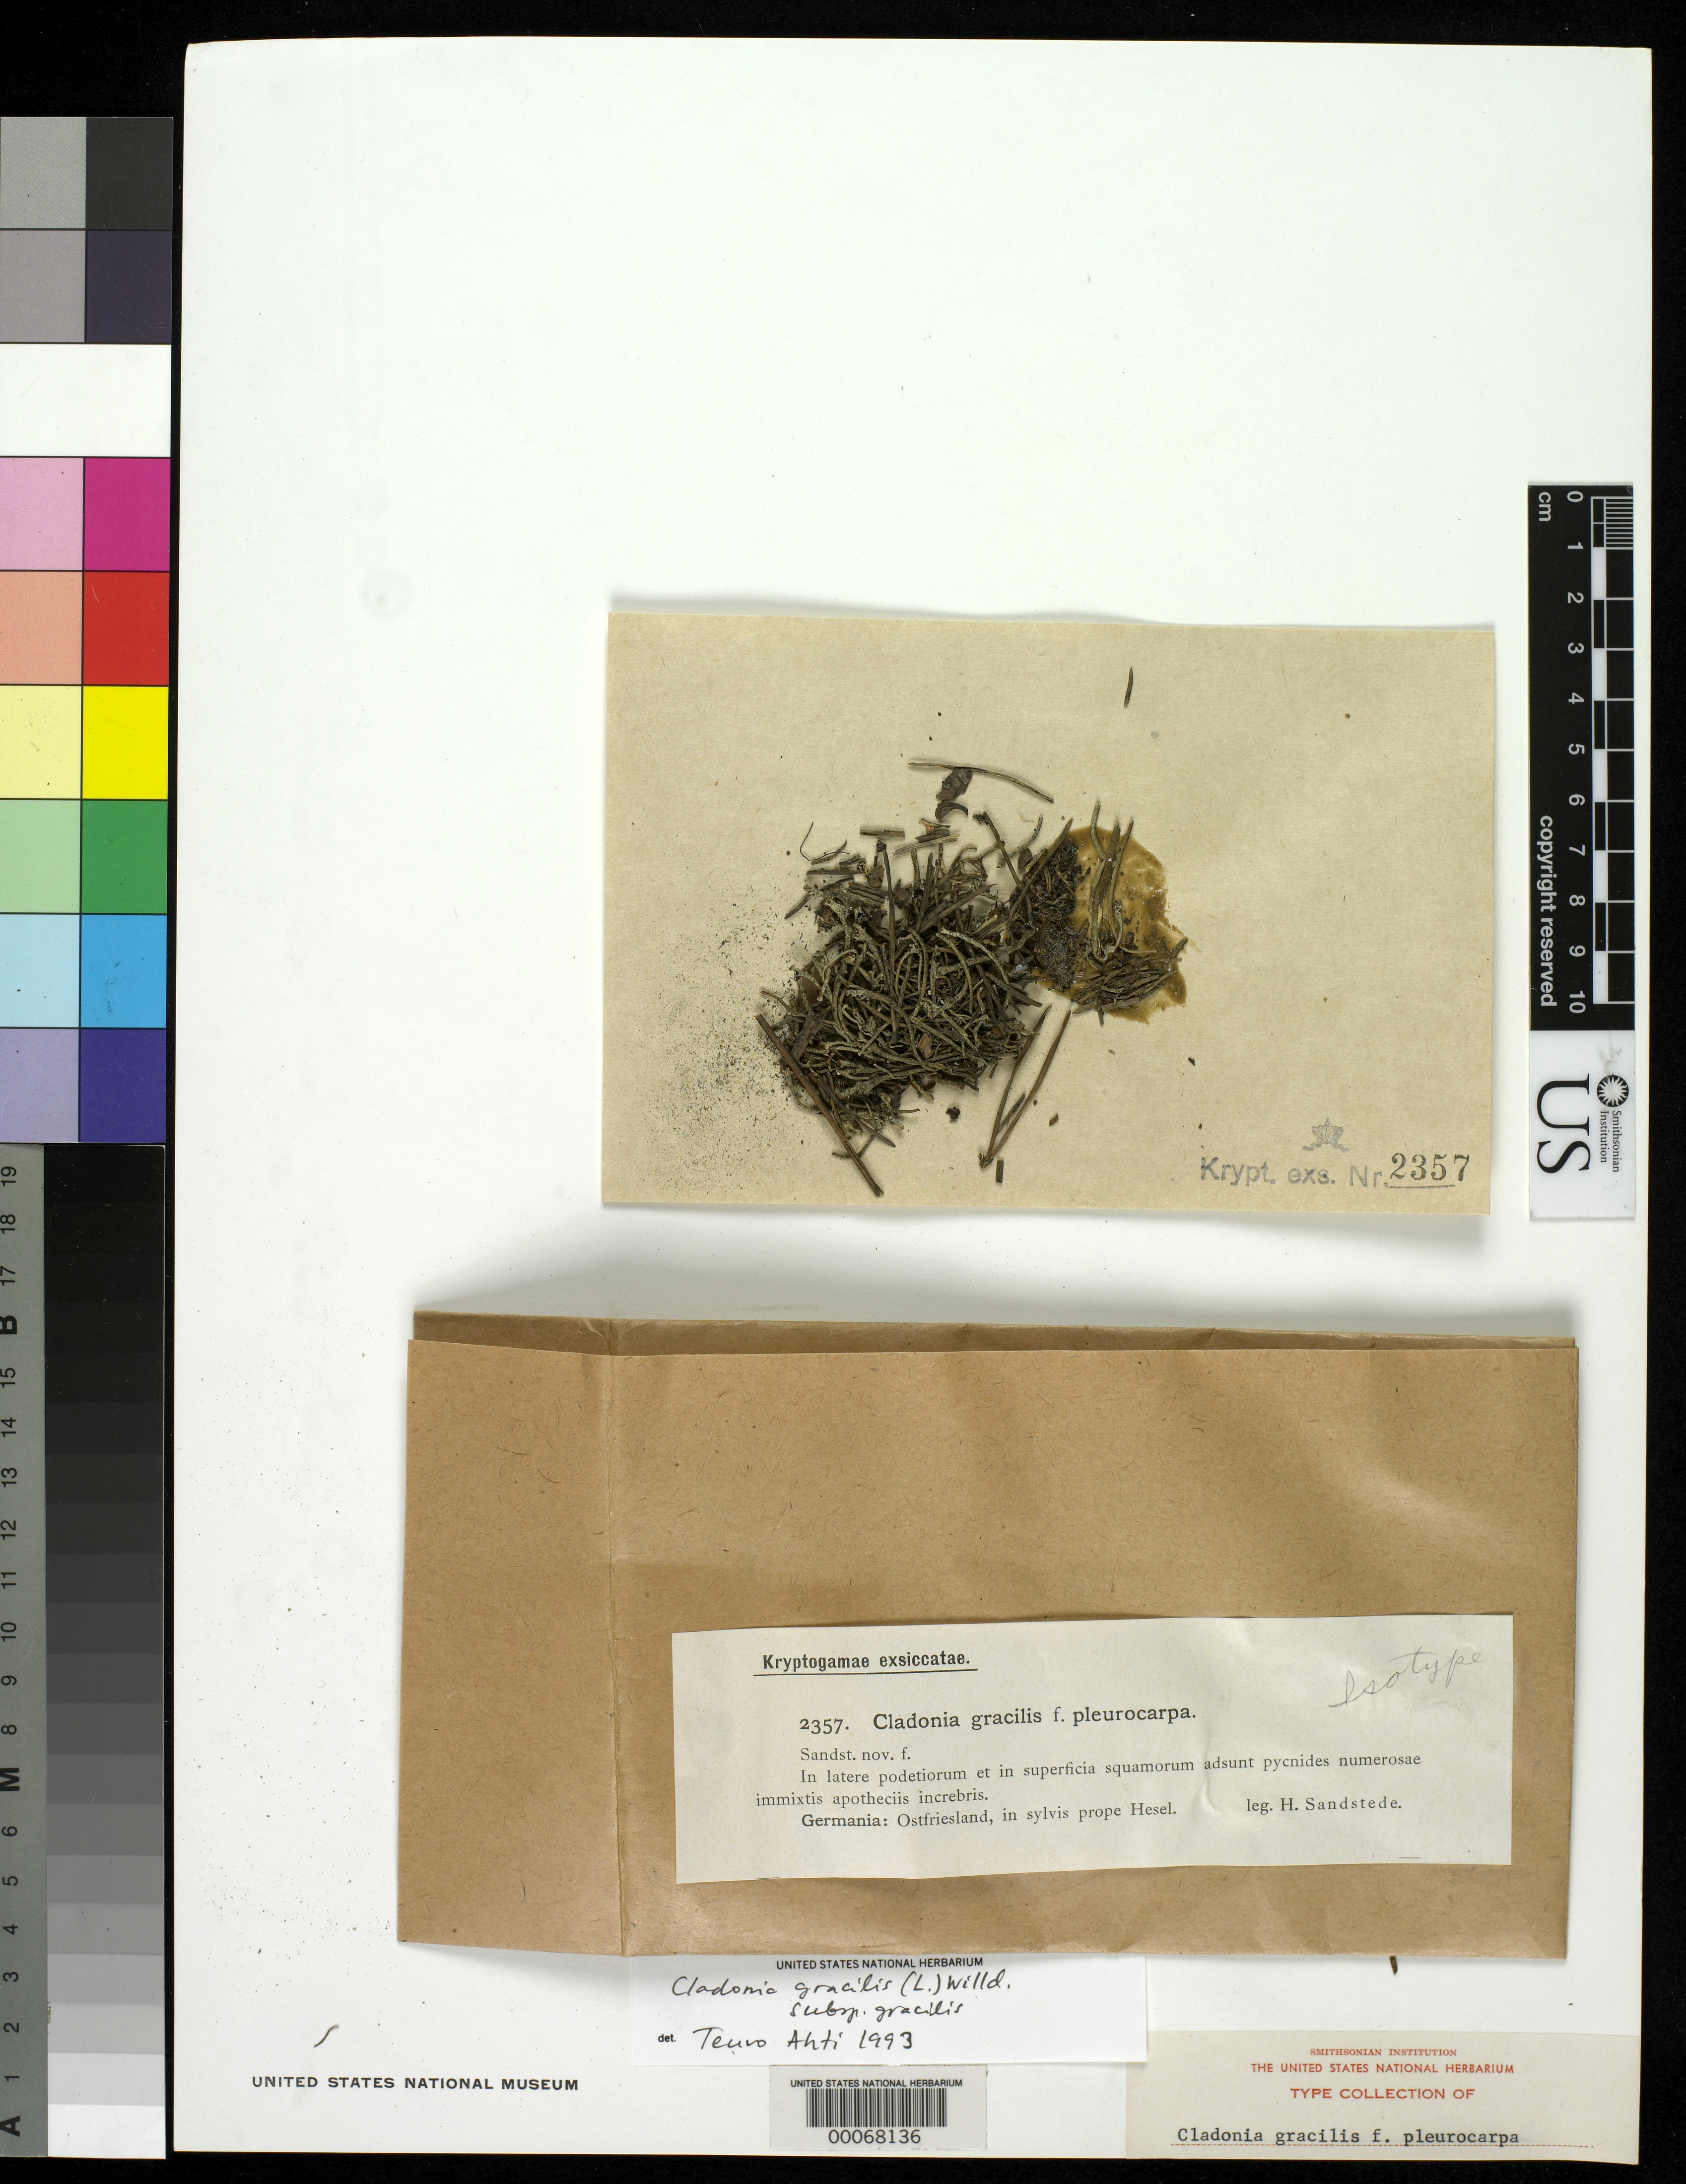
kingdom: Fungi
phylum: Ascomycota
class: Lecanoromycetes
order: Lecanorales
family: Cladoniaceae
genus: Cladonia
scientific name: Cladonia gracilis f. pleurocarpa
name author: Sandst. in L. Rabenhorst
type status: Isotype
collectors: H. Sandstede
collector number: Krypt. Exs. Vindob. 2357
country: Germany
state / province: Niedersachsen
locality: Ostfriesland, in silvis prope Hesel. [East Friesland, in forest near Hesel.]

━━━━━━

■ TASK OBJECTIVE ■
Format all of the data above as a JSON list of strings, with one string per line. Skip blank lines and leave the pictures out.

■ RESULT OF THIS TASK ■
[
  "kingdom: Fungi",
  "phylum: Ascomycota",
  "class: Lecanoromycetes",
  "order: Lecanorales",
  "family: Cladoniaceae",
  "genus: Cladonia",
  "scientific name: Cladonia gracilis f. pleurocarpa",
  "name author: Sandst. in L. Rabenhorst",
  "type status: Isotype",
  "collectors: H. Sandstede",
  "collector number: Krypt. Exs. Vindob. 2357",
  "country: Germany",
  "state / province: Niedersachsen",
  "locality: Ostfriesland, in silvis prope Hesel. [East Friesland, in forest near Hesel.]"
]